Question about a proof of the Perron Frobenius Theorem

Question

I am going through a proof of the Perron-Frobenius theorem that I found online, but I'm having trouble understanding some of the steps. Here is the relevant info:

Let $T$ be a primitive row-stochastic matrix. (By "primitive" we mean there exists an integer $k$ such that all entries of $T^k$ are strictly positive). I have been working through the proofs of the following statements:

1. $1$ is an eigenvalue of $T$.
2. If $\lambda$ is an eigenvalue of $T$ then $|\lambda| \leq 1$. (And hence $\lambda_{\max} = 1$ is the largest eigenvalue.)
3. The algebraic multiplicity of $\lambda_{\max} = 1$ is one.

My current status:

1. This follows immediately from the fact that $T(1 \; 1 \; \cdots 1)^{\top} = (1 \; 1 \; \cdots 1)^{\top}$, since $T$ is row-stochastic.
2. It can be shown that $ |\lambda | \|\vec{x} \|_{1} = \|\lambda \vec{x} \|_{1} = \|T \vec{x} \|_{1} \leq \|x\|_{1}$. The last inequality is obtained by some basic algebra and the Triangle Inequality. The result follows.
3. This is where I am having difficulty. The proof I am reading through obtains the result using the following Lemma: "Let $T$ be a (square) matrix and let $\Lambda$ be a diagonal matrix of the same size with entries $\lambda_1,\lambda_2,\ldots,\lambda_n$ along the diagonal. Expanding $\det(\Lambda - T)$ along the $i$-th row shows that $$\frac{\partial}{\partial \lambda_i} \det(\Lambda - T) = \det(\Lambda_i - T_i),$$ where the subscript $i$ means the matrix obtained by eliminating the $i$-th row and $i$-th column from each matrix." So far, this makes sense to me...The proof continues: "Setting $\lambda_i = \lambda$ and applying the Chain Rule from calculus, we get $$\frac{d}{d \lambda} \det(\lambda I - T) = \sum_i \det(\lambda I - T_{i}) \hspace{2cm} (*)$$

Each of the matrices $\lambda_{\max}I - T_i$ has strictly positive determinant by what we just proved. This shows that the derivative of the characteristic polynomial of $T$ is not zero at $\lambda_{\max}$, and therefore the algebraic multiplicity and hence the geometric multiplicity of $\lambda_{\max}$ is one."

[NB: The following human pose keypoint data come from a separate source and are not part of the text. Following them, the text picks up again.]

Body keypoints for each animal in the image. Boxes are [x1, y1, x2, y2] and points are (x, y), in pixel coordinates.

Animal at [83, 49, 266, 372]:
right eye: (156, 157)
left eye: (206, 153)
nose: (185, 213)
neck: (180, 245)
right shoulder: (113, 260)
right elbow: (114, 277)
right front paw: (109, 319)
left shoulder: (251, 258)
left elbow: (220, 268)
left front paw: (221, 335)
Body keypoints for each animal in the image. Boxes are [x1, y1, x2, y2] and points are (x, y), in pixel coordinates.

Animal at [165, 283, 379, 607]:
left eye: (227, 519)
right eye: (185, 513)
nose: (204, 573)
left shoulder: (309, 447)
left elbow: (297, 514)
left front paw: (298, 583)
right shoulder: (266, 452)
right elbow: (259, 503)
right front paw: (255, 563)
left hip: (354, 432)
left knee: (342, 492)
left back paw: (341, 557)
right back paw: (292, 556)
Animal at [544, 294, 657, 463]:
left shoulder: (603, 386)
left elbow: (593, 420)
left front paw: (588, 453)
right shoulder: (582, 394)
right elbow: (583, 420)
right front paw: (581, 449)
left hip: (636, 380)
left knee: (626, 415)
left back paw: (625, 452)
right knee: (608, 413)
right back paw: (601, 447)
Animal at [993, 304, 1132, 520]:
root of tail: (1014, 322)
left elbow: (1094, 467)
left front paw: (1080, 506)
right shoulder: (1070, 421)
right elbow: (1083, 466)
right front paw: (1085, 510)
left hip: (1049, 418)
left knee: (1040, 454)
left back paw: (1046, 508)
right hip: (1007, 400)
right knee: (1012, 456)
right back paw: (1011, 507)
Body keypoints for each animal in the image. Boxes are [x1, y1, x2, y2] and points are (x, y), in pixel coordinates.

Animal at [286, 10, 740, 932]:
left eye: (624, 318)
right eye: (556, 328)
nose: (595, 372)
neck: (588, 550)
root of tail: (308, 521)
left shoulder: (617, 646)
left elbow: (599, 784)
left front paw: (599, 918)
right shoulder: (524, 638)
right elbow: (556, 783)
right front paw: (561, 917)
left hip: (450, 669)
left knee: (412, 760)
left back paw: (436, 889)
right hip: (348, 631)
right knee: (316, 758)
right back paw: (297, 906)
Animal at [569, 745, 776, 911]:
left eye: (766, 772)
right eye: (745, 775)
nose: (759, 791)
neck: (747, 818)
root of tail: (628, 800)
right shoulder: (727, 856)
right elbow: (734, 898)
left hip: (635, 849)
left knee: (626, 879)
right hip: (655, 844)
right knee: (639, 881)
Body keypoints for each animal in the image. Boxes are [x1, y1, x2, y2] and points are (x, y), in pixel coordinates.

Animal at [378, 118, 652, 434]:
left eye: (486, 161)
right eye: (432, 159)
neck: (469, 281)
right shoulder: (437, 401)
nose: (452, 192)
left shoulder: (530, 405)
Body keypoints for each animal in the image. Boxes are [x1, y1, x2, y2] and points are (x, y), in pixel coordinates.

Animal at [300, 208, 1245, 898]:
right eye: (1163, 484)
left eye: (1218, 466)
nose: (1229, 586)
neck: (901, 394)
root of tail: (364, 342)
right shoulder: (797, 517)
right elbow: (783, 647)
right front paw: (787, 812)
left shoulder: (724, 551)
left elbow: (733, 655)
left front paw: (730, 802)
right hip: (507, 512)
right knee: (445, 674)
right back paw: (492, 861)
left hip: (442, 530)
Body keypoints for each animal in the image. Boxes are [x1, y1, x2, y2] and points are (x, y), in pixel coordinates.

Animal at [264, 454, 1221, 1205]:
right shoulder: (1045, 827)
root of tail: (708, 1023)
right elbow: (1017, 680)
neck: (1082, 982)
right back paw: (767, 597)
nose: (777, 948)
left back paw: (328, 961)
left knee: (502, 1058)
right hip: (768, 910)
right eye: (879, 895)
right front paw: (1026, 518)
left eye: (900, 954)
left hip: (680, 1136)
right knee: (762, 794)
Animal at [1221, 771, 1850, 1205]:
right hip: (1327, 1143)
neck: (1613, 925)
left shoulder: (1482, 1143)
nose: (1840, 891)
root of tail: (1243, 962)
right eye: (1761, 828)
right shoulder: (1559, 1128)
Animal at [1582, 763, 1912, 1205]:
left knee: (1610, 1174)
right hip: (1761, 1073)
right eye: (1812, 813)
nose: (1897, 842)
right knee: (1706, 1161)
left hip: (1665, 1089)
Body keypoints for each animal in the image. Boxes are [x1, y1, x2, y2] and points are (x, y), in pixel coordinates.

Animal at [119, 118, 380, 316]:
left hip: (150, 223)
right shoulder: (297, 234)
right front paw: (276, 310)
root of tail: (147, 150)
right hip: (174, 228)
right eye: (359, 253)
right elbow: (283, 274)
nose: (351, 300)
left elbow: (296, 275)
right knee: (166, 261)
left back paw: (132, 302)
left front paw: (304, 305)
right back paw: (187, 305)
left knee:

I don't follow how (*) was obtained...How exactly is the Chain Rule being applied here? And where did the summation come from? And how can we say that $\det(\lambda_{\max}I-T_i) >0$ for all $i$? The author says this is by "what we just proved"...Where was that proved?

Probably I am making some very silly oversight, but any insights or help would be greatly appreciated!